The discovery of skeletons of the Neanderthal 1(Homo sapiens neanderthalensis) has raised many questions about the human origin in different parts of Europe, including the search for our relationship to this species. Such questions about the origin of humans and primates are normally answered by studying the mitochondrial DNA2, and in particular the hypervariable regions within them. These regions show high variability within the human race, making them ideal for the study of relationships between individuals.
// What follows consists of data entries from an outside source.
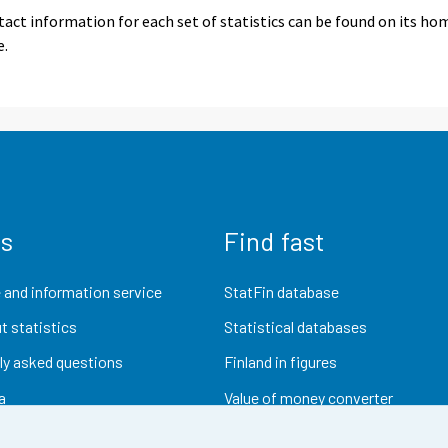
act information for each set of statistics can be found on its ho
e.
us
Find fast
 and information service
StatFin database
t statistics
Statistical databases
ly asked questions
Finland in figures
a
Value of money converter
Future publications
The mitochondrial DNA exhibits two hypervariable regions, which are designated as HVR-I and HVR-II, respectively.
In order to determine the similarity (measure of kindship) of DNA sequences, first of all an alignment of all investigated sequences is constructed. In such a sequence alignment3 the corresponding parts of two or more sequences are placed underneath each other. Below is an example of such a sequence alignment between two sequences.
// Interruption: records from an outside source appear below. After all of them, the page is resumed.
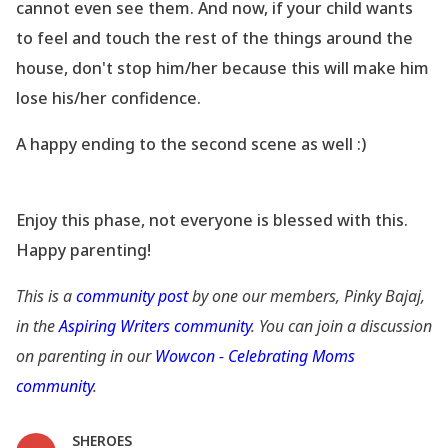
cannot even see them. And now, if your child wants
to feel and touch the rest of the things around the
house, don
't stop him/her because this will make him
lose his/her confidence.
A happy ending to the second scene as well :)
Enjoy this phase, not everyone is blessed with this.
Happy parenting!
This is a
community post
by one our members, Pinky Bajaj,
in the
Aspiring Writers community
. You can join a discussion
on parenting in our
Wowcon - Celebrating Moms
community
.
SHEROES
CTG-GGG--GGTGTAC || ||| | || | CTACGGG---GCGTCC
Here, the corresponding base pairs (matches) are indicated by vertical lines between the base pairs, and holes are represented by hyphens (-) within the sequences (causing the aligned sequences to always have the same length). Errors (mismatches) can be explained by point mutations and holes (gaps) by insertions or deletions.
On the basis of a sequence alignment, the similarity between two sequences can be calculated in the following way. For corresponding base pairs, a score of +1 is awarded, for errors a score of 0 and for holes a score of -1. Positions where both sequences have a gap will not be taken into account. The scores for each position of the alignment are then added together and divided by the number of positions brought into account. In the above example, there are 9 pairs of corresponding base pairs, 3 errors, 2 holes, and 14 of the 16 positions are taken into account (two positions exhibit a hole in both sequences). The similarity of these two sequences equals \[ \frac{9 \times (+1) + 3 \times 0 + 2 \times (-1)}{14} = 0.5 \]
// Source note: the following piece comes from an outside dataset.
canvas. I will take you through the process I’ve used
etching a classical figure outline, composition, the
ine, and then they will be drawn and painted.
Write a function score, that returns the corresponding score for two given base pairs (that must be passed to the function as argument) based on the values from the table below:
type | example | score |
---|---|---|
match | A en A | +1 |
mismatch | A en G | 0 |
1 hole | A en - | -1 |
2 holes | - en - | 0 |
Use the function score to write a function similarity that calculates the corresponding similarity for two given DNA sequences of a sequence alignment as was described above. This function should return the value of the similarity. For example, the function should return the value 0.5 for the DNA sequences "CTG-GGG--GGTGTAC" and "CTACGGG---GCGTCC" from the example above.
Note: If you have implemented the similarity function properly it will be used to establish a phylogenetic tree on the basis of the mitochondrial DNA of some primates. Based on this result, can you find out whether modern humans evolved from Neanderthals?
>>> similarity('CTG-GGG--GGTGTAC', 'CTACGGG---GCGTCC')
0.5
>>> similarity('CTG-GGG---GTGTAC', 'CTACGGG---GCGTCC')
0.6153846153846154
>>> similarity('CTG-GGG--GGTGTAC', 'CTACGGG---GCGTCA')
0.42857142857142855
About 150,000 years ago, a Neanderthal man was exploring the Lamalunga Cave in southern Italy when he fell into a sinkhole. Too badly injured to climb out again, he died of dehydration or starvation. Over the ensuing centuries, water running down the cave walls gradually incorporated the man's bones into concretions of calcium carbonate. Undisturbed by predators or weather, they lay in an immaculate state of preservation until cave researchers finally discovered them in 1993.
This is a great boon for paleoanthropologists — Altamura Man is one of the most complete Paleolithic skeletons ever discovered in Europe — but there's a downside: the bones have become so deeply involved in their matrix of limestone that no one has found a way to remove them without destroying them. So, for now, all research must be carried out in the cave.